The study compares this situation to a “literal gold rush” that depletes finite natural resources. Tamay Besiroglu, one of the study’s authors, explains that once the reserves of human-generated writing are drained, the AI field may face challenges in maintaining its current pace of progress. In response, companies like OpenAI and Google are racing to secure high-quality data sources to train their AI models, often by paying for access to data from platforms like Reddit forums and news media outlets.
However, in the long term, there won’t be enough new blogs, news articles, and social media commentary to sustain the trajectory of AI development. This puts pressure on companies to tap into sensitive data, like emails or text messages, or rely on less-reliable “synthetic data” generated by the AI systems themselves.
The researchers initially projected the depletion of high-quality text data two years ago but have revised their timeframe in light of new techniques that allow AI researchers to better utilize existing data. Despite these advances, Epoch now anticipates that public text data will be exhausted within the next two to eight years.
The study, which is peer-reviewed and due to be presented at an upcoming machine learning conference, highlights a potential bottleneck in the growth of AI systems. Scaling up models has been crucial in expanding their capabilities and improving output quality, but with limited data, this scalability may become impeded.
While some experts argue that training larger models is not necessary and more specialized models for specific tasks can be developed, others express concerns about training AI systems on the same data they produce. Training on AI-generated data can lead to degraded performance, as well as the perpetuation of mistakes, biases, and unfairness already present in the information ecosystem.
As AI relies heavily on human-generated content, companies must consider the usage of websites like Reddit and Wikipedia, as well as news and book publishers, which hold sought-after troves of data. While some platforms have restricted AI access to their content, Wikipedia has allowed AI companies to use its volunteer-written entries. Nonetheless, it is essential to preserve incentives for human contributions and prevent an inundation of cheap and automatically generated “garbage content” on the internet.
Epoch’s study suggests that paying millions of humans to generate the text required for AI models is not economically feasible for optimizing technical performance. Consequently, AI companies like OpenAI are exploring the use of synthetic data for training, although concerns remain about relying too heavily on this approach.

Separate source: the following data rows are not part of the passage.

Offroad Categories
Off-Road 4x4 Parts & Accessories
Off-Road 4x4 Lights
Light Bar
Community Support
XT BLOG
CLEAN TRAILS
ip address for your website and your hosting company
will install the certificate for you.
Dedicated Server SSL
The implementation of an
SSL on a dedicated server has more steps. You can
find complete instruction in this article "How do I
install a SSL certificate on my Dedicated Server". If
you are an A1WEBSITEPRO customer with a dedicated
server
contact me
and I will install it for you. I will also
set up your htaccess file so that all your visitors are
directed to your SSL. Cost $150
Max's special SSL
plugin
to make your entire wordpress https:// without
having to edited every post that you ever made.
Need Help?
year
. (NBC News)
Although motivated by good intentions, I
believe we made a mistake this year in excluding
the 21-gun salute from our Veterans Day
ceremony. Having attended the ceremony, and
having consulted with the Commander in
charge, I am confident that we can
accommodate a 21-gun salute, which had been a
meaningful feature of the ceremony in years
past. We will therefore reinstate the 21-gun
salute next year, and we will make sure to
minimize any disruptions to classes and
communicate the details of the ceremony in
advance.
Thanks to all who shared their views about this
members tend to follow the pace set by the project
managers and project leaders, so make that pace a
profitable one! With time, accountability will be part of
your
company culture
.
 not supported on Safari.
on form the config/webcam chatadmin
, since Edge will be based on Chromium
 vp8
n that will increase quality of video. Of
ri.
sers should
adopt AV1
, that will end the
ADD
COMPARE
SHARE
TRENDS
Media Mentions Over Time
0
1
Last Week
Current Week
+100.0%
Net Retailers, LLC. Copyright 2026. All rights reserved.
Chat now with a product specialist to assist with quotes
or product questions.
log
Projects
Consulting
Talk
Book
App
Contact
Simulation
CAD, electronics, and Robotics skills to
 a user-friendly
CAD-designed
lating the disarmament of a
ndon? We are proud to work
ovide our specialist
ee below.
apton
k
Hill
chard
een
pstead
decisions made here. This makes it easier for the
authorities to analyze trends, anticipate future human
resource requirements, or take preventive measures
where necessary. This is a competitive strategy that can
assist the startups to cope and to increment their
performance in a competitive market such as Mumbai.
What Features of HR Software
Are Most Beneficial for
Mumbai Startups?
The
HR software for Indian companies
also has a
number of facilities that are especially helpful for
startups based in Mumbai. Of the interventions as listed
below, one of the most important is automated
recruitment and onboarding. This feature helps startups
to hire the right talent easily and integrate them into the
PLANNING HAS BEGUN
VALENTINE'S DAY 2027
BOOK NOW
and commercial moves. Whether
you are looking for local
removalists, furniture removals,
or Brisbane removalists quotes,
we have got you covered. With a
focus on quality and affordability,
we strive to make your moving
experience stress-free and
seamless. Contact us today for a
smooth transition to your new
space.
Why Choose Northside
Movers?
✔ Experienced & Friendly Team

In conclusion, the availability of publicly accessible training data is becoming increasingly limited for AI language models. As companies strive to maintain AI progress, they must navigate challenges caused by this dearth of data and consider alternative approaches to training models effectively.
————–
Questions:
1. What is the main concern highlighted in the study by Epoch AI?

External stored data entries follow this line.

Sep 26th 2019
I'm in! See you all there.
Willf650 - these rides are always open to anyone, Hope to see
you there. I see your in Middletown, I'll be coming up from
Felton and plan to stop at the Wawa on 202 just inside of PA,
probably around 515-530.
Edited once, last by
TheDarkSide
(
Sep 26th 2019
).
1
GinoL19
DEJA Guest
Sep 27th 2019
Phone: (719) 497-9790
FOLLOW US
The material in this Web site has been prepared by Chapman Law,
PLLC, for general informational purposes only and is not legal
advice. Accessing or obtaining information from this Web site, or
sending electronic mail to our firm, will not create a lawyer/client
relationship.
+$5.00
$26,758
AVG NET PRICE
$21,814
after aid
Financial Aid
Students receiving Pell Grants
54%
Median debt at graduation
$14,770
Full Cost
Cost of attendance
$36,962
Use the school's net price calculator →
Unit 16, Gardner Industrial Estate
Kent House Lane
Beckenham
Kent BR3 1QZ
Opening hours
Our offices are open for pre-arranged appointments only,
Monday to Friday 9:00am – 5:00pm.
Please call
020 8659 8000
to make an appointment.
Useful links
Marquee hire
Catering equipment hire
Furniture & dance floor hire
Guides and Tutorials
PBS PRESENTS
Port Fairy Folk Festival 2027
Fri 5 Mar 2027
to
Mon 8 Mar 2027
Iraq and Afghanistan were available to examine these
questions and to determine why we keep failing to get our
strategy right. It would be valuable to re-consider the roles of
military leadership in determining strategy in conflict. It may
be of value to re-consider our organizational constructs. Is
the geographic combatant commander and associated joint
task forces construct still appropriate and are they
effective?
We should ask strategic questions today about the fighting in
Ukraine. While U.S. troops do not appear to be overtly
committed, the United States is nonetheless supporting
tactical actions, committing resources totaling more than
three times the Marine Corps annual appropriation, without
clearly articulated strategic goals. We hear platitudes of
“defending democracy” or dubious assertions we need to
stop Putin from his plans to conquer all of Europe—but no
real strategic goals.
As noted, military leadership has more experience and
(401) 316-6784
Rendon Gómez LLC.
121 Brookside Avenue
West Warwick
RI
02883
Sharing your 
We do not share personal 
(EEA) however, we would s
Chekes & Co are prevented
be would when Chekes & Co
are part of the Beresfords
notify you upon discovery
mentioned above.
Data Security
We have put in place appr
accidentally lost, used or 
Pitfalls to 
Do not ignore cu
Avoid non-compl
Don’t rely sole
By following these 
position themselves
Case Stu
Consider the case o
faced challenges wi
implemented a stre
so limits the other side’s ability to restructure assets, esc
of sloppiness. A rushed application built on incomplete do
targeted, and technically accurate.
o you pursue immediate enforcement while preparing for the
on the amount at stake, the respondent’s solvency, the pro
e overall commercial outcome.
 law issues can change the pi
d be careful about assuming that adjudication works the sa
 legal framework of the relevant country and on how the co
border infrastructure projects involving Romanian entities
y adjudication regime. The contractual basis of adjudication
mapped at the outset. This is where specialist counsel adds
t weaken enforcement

Answer: The study raises concerns about the limited supply of publicly available training data for AI language models.
2. How do tech companies currently address the shortage of training data?

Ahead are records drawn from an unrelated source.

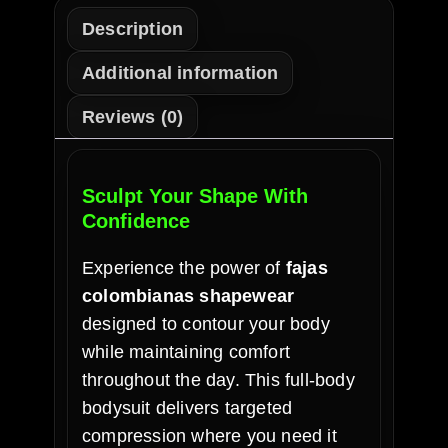
Description
Additional information
Reviews (0)
Sculpt Your Shape With
Confidence
Experience the power of
fajas
colombianas shapewear
designed to contour your body
while maintaining comfort
throughout the day. This full-body
bodysuit delivers targeted
compression where you need it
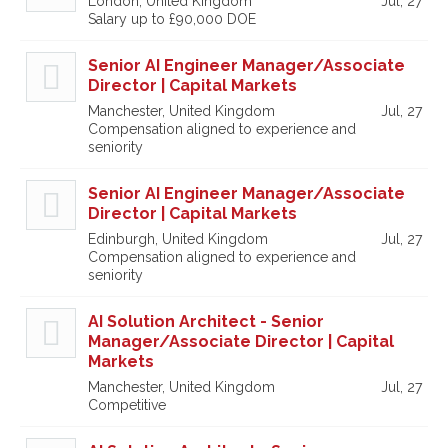
London, United Kingdom
Jul, 27
Salary up to £90,000 DOE
Senior AI Engineer Manager/Associate
Director | Capital Markets
Manchester, United Kingdom
Jul, 27
Compensation aligned to experience and
seniority
Senior AI Engineer Manager/Associate
Director | Capital Markets
Edinburgh, United Kingdom
Jul, 27
Compensation aligned to experience and
seniority
AI Solution Architect - Senior
Manager/Associate Director | Capital
Markets
Manchester, United Kingdom
Jul, 27
Competitive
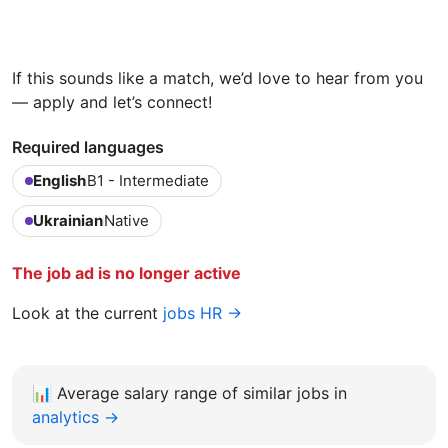
If this sounds like a match, we’d love to hear from you
— apply and let’s connect!
Required languages
English
B1 - Intermediate
Ukrainian
Native
The job ad is no longer active
Look at the current
jobs HR →
📊
Average salary range of similar jobs in
analytics →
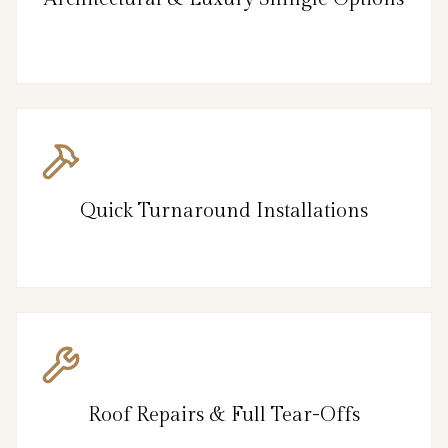
Quick Turnaround Installations
Roof Repairs & Full Tear-Offs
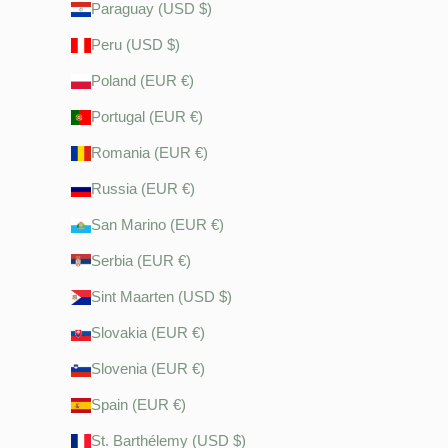
Paraguay (USD $)
Peru (USD $)
Poland (EUR €)
Portugal (EUR €)
Romania (EUR €)
Russia (EUR €)
San Marino (EUR €)
Serbia (EUR €)
Sint Maarten (USD $)
Slovakia (EUR €)
Slovenia (EUR €)
Spain (EUR €)
St. Barthélemy (USD $)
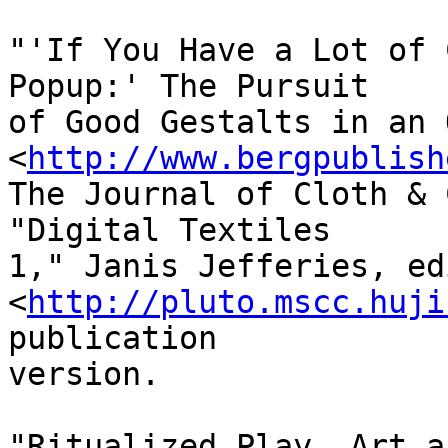
"'If You Have a Lot of 
Popup:' The Pursuit 

of Good Gestalts in an 
<
http://www.bergpublish
The Journal of Cloth & 
"Digital Textiles 

1," Janis Jefferies, ed
<
http://pluto.mscc.huji
publication 

version.

"Ritualized Play, Art a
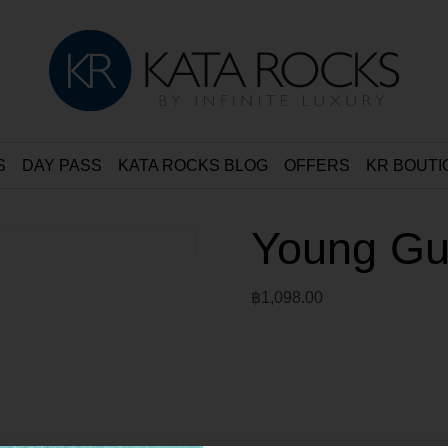
S
DAY PASS
KATA ROCKS BLOG
OFFERS
KR BOUTI
Young Gu
฿
1,098.00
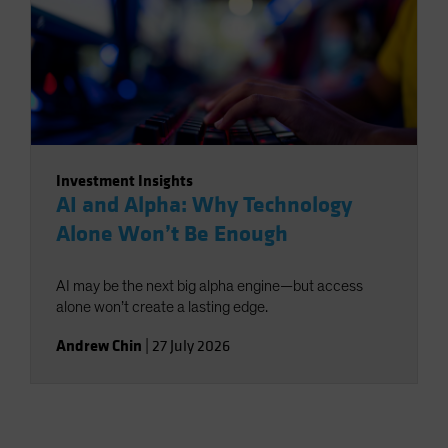
Investment Insights
AI and Alpha: Why Technology
Alone Won’t Be Enough
AI may be the next big alpha engine—but access
alone won’t create a lasting edge.
Andrew Chin
|
27 July 2026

Answer: Tech companies are racing to secure high-quality data sources by signing deals to tap into data from platforms like Reddit forums and news media outlets.
3. What are the potential consequences of running out of new text data for AI development?
Answer: Running out of new text data could hinder the progress of AI development and make it challenging to maintain the current pace of improvement.
4. What alternative solutions are mentioned in the article for obtaining data for AI models?
Answer: The article mentions the possibility of tapping into sensitive data, such as emails or text messages, and relying on synthetic data generated by AI systems.
5. Why is training AI systems on the same data they produce a cause for concern?
Answer: Training on AI-generated data can lead to degraded performance and further encode existing mistakes, biases, and unfairness in the information ecosystem.